Che dire… se Cupertino non cambierà rotta è probabile che continuerà a perdere sempre più sviluppatori… magari in favore del ben più libero Android! Spero francamente che la situazione migliori… anche se a dire il vero sarei felice anche se si limitesse a non peggiorare!
Speriamo che alla “Mela Morsicata” si rendano conto di quel che fanno e rinsaviscano!
ott 13
Questo week end ho comprato un hard disk Western Digital MyBook Home Edition da 1 TB sperando di collegarlo alla porta firewire 400 del mio iMac Aluminium 24″… purtroppo qualcosa non è andato per il verso giusto!
Una volta collegato via firewire l’HD all’iMac non c’è verso che questi lo riconosca… il bus firewire comincia a resettarsi ogni 3 minuti rendendo impossibile il “mount” del disco! Tra l’altro provando a controllare le periferiche collegate al computer tramite “System Profiler” ciò che è connesso via firewire 400 risulta sconosciuto.
Per prima cosa ho controllato il corretto funzionamento dell’interfaccia firewire del mio iMac con altri dispositivi… tutto a posto, ho quindi iniziato a sospettare che il malfunzionamento stesse nell’interfaccia firewire dell’HD (via USB 2.0 funziona tutto correttamente… è solo il firewire a dare problemi) ma ulteriori test su altre macchine hanno dimostrato che non era neppure quela (l’HD ha funzionato correttamente via firewire con altri Mac).

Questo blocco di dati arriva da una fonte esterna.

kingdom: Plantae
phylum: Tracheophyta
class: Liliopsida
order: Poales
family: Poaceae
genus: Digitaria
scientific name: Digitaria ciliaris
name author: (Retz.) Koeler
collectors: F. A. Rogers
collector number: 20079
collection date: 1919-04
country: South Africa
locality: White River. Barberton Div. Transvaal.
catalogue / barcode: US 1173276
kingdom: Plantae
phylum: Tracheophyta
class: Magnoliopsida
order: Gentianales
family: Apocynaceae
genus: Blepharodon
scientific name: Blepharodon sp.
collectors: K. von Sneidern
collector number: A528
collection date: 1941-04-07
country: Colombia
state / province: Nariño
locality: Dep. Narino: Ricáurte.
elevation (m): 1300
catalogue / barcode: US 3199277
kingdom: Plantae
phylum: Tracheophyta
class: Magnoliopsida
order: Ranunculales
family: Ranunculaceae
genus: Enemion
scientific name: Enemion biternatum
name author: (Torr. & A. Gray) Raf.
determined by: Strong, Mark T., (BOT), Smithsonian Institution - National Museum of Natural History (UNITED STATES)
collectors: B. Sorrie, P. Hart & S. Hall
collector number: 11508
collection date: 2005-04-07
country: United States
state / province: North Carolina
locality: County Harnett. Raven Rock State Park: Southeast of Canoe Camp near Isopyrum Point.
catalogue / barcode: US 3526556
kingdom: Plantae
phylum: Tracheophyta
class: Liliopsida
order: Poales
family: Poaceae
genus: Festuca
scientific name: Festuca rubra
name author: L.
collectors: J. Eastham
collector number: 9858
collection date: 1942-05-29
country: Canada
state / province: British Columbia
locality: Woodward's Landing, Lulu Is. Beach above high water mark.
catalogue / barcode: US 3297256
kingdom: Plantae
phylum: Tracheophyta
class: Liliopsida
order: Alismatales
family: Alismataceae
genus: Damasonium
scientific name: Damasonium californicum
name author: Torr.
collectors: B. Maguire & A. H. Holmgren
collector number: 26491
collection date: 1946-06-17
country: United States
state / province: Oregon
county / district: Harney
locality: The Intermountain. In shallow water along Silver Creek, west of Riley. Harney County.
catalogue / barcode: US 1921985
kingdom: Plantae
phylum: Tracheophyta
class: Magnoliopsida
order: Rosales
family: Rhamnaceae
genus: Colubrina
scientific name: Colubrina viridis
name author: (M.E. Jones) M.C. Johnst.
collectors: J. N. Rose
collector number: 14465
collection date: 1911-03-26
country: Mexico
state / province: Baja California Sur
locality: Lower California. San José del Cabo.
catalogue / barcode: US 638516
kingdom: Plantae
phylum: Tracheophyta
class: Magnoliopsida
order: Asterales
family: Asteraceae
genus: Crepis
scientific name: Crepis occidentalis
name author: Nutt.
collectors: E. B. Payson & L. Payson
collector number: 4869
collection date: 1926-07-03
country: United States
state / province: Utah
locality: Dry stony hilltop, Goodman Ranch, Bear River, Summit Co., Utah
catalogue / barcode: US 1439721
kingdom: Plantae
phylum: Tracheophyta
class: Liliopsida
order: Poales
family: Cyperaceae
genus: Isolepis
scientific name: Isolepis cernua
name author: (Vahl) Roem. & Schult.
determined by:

A questo punto mi sono rivolto al World Wide Web… una veloce ricerca ha immediatamente messo in luce il fatto che non sono l’unico possessore di Mac ad aver avuto problemi con un disco Western Digital e anzi… sono in ottima compagnia! In sostanza sembrerebbe che alcuni modelli di Mac (tra cui sembrerebbe esserci l’iMac Aluminium) hanno una incompatibilità con ni dischi della Western Digital (in particolare della serie MyBook) che ne rende l’utilizzo via Firewire impossibile (o quasi… c’è chi giura che con magheggi strani e l’aiuto di qualche formula è riuscito a collegare il disco un paio di volte via firewire).
A questo punto la domanda è… con chi devo prendermela?
Dopo lungo meditare sono giunto alla conclusione che la colpa è tando di Western Digital quanto di Apple:
Nel caso della Western c’è da arrabbiarsi perchè nonostante sui loro prodotti ci sia scritto che sono Mac compatibili questo non è sempre vero! Perbacco… la Apple non ha milioni di modelli, un po’ di testing potrebbero anche farlo (considerato poi che il mio iMac è un modello vecchio di un anno… quindi non l’ultimo uscito)!
Nel caso di Apple invece c’è da chiedersi che cavolo abbiano fatto con il controller Firewire da renderlo inabile all’utilizzo di dischi che funzionano invece egregiamente con altri Mac o PC! E che cavolo… che prestino attenzione a quello che montano sui loro prodotti (con quello che costanto…)!
In conclusione ho dovuto rinunciare all’utilizzo del disco via firewire e l’ho collegato al mio HUB USB.